L'étude à laquelle la mission a procédé l'a convaincue que l'Iran pourrait, à l'horizon de 18 mois, c'est-à-dire à la fin de 2010, disposer d'une arme nucléaire de la toute première génération. Encore faudrait-il que l'ensemble des étapes à franchir le soient de façon optimale. Il ne s'agirait que d'un seul « engin nucléaire », qui n'aurait fait l'objet d'aucun essai, et dont l'adaptation à un missile balistique n'aurait pas été démontrée.

Autant dire que l'Iran ne serait pas alors en mesure de faire la preuve de sa maîtrise de l'arme et ne pourrait donc pas s'en servir à des fins de dissuasion face à d'éventuels adversaires. Il faudrait qu'il dispose d'au moins deux « engins », ce qui exigerait un délai supplémentaire d'au moins un an et demi, soit en 2011-2012.

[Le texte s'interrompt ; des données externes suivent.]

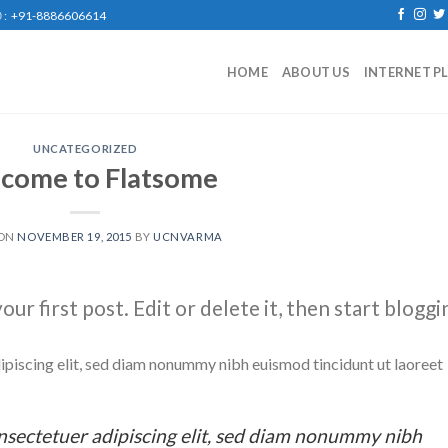
: +91-8886606614
HOME
ABOUT US
INTERNET P
UNCATEGORIZED
come to Flatsome
 ON
NOVEMBER 19, 2015
BY
UCNVARMA
r first post. Edit or delete it, then start bloggi
ipiscing elit, sed diam nonummy nibh euismod tincidunt ut laoreet
nsectetuer adipiscing elit, sed diam nonummy nibh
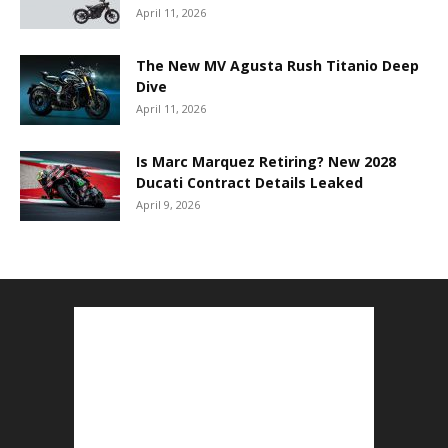
April 11, 2026
The New MV Agusta Rush Titanio Deep
Dive
April 11, 2026
Is Marc Marquez Retiring? New 2028
Ducati Contract Details Leaked
April 9, 2026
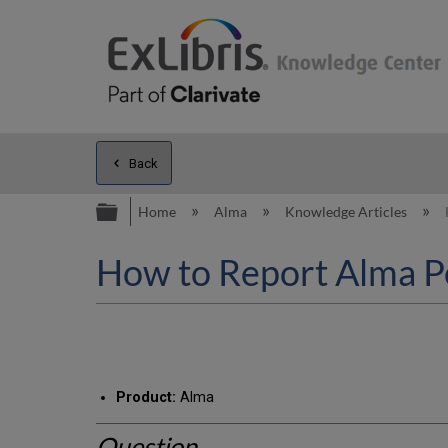
Back
Expand/collapse global hierarc
Home
Alma
Knowledge Articles
How to Report Alma P
Product:
Alma
Question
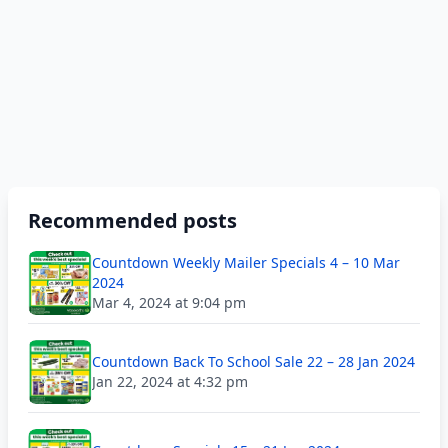
Recommended posts
Countdown Weekly Mailer Specials 4 – 10 Mar
2024
Mar 4, 2024 at 9:04 pm
Countdown Back To School Sale 22 – 28 Jan 2024
Jan 22, 2024 at 4:32 pm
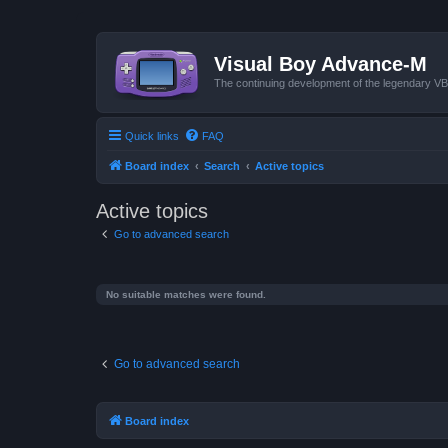
Visual Boy Advance-M
The continuing development of the legendary 
Quick links
FAQ
Board index
Search
Active topics
Active topics
Go to advanced search
No suitable matches were found.
Go to advanced search
Board index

Il faudrait, en outre, que l'Iran :

· ait déjà construit les usines secrètes nécessaires pour produire de l'uranium hautement enrichi (UHE) ou qu'il reconfigure le site de Natanz au vu et su de l'AIEA ;

· ait développé en parallèle l'ensemble des techniques permettant la militarisation de l'arme.

La probabilité d'un tel scénario semble très faible.

Si on considère, au contraire, que l'Iran cherche à se doter d'un arsenal nucléaire, certes réduit, mais capable de dissuader un éventuel agresseur, il semble, après consultation de plusieurs experts français, que cette étape pourrait probablement être franchie aux environs de 2015.

Cette estimation ne diffère guère des autres études connues sur la question. Dans son rapport de 2008, la Commission des Affaires Etrangères de la Chambre des communes britannique a estimé que « la date la plus proche pour que l'Iran puisse produire suffisamment d'UHE pour une arme se situe à la fin de l'année 2009, mais que cela est très improbable. Nous considérons que l'Iran serait techniquement capable de produire suffisamment d'UHE entre 2010 et 2015 ».

Vos rapporteurs concluent donc que :

· rien ne permet aujourd'hui d'affirmer ou d'infirmer que l'Iran a un programme nucléaire militaire ;

· il y a, en revanche, de bonnes raisons de penser qu'il a bien cette ambition : caractère secret de son programme à ses débuts, impossibilité où se trouve l'AIEA d'effectuer les vérifications qui lui paraissent nécessaires, très faible rationalité économique et technique du programme en cours s'il est destiné à des fins pacifiques, convergence entre la maîtrise des technologies d'enrichissement de l'uranium et celle des missiles balistiques de longue portée ;

· dans l'hypothèse où l'Iran poursuivrait l'option militaire, il serait en mesure, dans le meilleur des cas, de disposer d'un premier « engin » nucléaire à la fin de l'année 2010 et d'un ensemble cohérent de dissuasion aux environs de 2015.

* 44 Voir la lettre officielle adressée par l'ambassadeur d'Iran en France au Président du Sénat le 26 mai 2009 -en annexe 9-.

* 45 Rapport du Directeur général de l'AIEA au Conseil des gouverneurs 28 août 2009.